Compared with TiO2 and NiO, NiTiO3 has a more complicated band structure due to its alternating layers of NiO6 and TiO6 octahedra. Its band structure is schematically shown in Fig. 6c. Ruiz-Preciado et al. [37] argued that the bulk NiTiO3 has a band gap of ~2.55 eV between the DOSs of Ni 3d and O 2p but with relatively low mobility of charges. The VB of NiTiO3 mainly derives from the hybridization of Ni 3d and O 2p orbitals; while the CB predominately consists of Ti 3d orbitals. Being similar to the case of NiO, most Ni 3d orbitals in NiTiO3 locate in the VB. The observed absorbance peaks at 1.67, 2.47, and 2.77 eV should be caused by the Ni: d → d transitions in the VB. The wide energy gap (>5.5 eV) from the hybridized Ni 3d (t *2g ) and O 2p orbital peak to the predominated Ti 3d orbital peak in CB baffles the charge-transfer transitions by both Ni 3d → Ti 3d and O 2p → Ti 3d transitions under visible light.

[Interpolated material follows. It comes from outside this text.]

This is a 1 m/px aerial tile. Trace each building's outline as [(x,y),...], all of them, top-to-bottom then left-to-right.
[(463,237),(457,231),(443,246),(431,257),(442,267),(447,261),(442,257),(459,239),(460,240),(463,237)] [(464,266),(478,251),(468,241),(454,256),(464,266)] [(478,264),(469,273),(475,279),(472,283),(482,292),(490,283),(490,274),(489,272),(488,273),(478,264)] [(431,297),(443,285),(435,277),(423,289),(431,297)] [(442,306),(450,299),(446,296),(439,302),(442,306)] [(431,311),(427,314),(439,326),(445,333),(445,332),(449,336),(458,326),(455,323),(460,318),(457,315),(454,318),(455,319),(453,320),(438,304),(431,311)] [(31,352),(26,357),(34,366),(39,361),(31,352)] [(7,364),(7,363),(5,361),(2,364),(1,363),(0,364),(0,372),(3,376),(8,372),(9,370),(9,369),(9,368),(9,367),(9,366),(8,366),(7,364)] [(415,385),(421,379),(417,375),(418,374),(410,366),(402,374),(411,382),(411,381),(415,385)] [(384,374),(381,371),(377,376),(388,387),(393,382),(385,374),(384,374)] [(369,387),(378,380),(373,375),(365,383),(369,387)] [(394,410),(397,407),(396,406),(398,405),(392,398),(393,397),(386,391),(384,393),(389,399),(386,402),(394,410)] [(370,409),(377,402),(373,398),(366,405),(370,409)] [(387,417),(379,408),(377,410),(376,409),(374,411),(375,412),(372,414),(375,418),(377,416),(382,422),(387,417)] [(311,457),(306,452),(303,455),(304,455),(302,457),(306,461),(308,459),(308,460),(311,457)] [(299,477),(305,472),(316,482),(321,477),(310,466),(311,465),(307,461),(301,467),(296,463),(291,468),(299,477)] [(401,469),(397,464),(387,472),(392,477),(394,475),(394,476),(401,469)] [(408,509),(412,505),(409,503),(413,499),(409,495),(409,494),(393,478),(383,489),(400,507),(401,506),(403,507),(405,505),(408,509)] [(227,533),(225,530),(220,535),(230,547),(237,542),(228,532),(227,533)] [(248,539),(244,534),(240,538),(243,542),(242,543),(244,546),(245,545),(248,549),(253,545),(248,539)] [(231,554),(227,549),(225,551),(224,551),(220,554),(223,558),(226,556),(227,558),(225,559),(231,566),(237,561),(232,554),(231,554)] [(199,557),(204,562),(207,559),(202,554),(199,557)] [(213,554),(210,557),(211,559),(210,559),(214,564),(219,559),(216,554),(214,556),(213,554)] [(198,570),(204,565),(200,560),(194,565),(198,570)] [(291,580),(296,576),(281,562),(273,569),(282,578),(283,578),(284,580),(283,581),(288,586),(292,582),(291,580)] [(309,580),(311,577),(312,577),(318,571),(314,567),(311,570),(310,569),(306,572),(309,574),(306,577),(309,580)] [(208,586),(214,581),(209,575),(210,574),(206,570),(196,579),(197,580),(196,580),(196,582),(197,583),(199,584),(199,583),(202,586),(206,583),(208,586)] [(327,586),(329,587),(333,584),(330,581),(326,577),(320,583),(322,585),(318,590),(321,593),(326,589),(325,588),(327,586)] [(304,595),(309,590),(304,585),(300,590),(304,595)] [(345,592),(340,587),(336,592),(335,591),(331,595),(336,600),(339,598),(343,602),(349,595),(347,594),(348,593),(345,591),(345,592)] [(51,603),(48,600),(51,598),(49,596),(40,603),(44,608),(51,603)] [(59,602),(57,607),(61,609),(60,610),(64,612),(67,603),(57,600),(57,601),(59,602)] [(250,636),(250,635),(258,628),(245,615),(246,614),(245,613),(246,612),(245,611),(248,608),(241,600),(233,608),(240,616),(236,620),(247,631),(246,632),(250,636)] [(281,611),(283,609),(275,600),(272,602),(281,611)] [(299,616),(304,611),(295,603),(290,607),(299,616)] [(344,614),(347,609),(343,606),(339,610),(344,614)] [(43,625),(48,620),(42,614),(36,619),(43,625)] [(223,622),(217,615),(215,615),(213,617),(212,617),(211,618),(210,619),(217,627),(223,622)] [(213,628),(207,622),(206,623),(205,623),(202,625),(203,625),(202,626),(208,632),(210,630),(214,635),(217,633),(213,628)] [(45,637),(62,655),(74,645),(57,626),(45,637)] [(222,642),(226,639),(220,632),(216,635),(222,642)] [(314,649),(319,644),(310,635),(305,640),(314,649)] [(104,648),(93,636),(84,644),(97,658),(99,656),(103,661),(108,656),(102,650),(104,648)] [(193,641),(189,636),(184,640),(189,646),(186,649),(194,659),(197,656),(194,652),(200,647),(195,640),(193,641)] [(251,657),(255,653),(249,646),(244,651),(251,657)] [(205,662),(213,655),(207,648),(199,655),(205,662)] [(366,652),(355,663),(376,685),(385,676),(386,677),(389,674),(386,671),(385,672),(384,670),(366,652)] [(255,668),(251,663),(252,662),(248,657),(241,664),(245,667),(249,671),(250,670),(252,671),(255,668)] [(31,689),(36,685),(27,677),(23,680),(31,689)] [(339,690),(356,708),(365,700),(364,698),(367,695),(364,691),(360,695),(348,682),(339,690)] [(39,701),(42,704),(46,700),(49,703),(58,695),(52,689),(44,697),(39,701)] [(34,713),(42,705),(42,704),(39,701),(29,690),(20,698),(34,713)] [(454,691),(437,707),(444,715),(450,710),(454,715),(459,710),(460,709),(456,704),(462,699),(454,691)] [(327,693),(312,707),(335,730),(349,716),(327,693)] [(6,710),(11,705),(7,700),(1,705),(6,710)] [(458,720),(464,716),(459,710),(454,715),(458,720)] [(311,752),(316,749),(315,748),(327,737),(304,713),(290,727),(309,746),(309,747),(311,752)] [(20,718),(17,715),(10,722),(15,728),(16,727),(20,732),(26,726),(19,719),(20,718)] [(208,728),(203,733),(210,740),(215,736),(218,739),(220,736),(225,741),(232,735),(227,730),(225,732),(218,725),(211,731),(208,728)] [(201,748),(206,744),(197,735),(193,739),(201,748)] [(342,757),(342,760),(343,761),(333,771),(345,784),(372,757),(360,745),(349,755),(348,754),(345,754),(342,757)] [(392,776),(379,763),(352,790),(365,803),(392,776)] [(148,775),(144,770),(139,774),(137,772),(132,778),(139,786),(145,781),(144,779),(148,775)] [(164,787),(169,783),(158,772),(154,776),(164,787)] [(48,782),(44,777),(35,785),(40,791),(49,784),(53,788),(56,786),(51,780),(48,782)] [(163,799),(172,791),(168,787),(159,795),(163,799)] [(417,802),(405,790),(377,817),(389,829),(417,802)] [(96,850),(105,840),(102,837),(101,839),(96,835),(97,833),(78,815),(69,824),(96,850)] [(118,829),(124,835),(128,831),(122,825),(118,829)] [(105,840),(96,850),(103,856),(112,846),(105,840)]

Ruiz-Preciado et al. [37] argued that the band gap and optical properties of NiTiO3 could be modified by the size of (NiTiO3) n nanoclusters or the surface roughness (~19 nm) of NiTiO3 thin films [25]. They suggested that the photocatalytic efficiency of NiTiO3 may be improved by a doping procedure to increase the concentration of photogenerated charge carriers and their lifetime.

In summary, NiTiO3 has a narrower band gap than TiO2 and also selectively absorbs visible light. Nevertheless, NiTiO3 has a crystal structure consisting of alternating NiO6 and TiO6 layers and induces a wide energy gap from the hybridized Ni 3d and O 2p orbitals to the predominated Ti 3d orbitals, which blocks both Ni2+→Ti4+ and O 2p → Ti 3d charge-transfer transitions. These baffle the photocatalytic performance of NiTiO3. The yellow color of NiTiO3 originates from its selective absorption of visible light and reflects the Ni: d → d charge-transfer transitions occurring in the valence band.

4 Conclusions

We synthesized NiTiO3 nanocrystallites via a solid-state reaction after the precursor being prepared by a homogeneous precipitation method. The nanosized NiTiO3 is a direct-gap semiconducting material with a band gap of 3.00 eV. It selectively absorbs visible light at 448, 502, and 743 nm. The stable wavelengths of the absorption peaks imply that they originate from the Ni: d → d charge-transfer transitions within the valence band. The NiTiO3 nanoparticles do not exhibit obvious photocatalytic activity as being used in degrading methylene blue. The mixed octahedron layer crystal structure and the wide energy gap are two suggested factors which affect the photocatalytic activity of NiTiO3.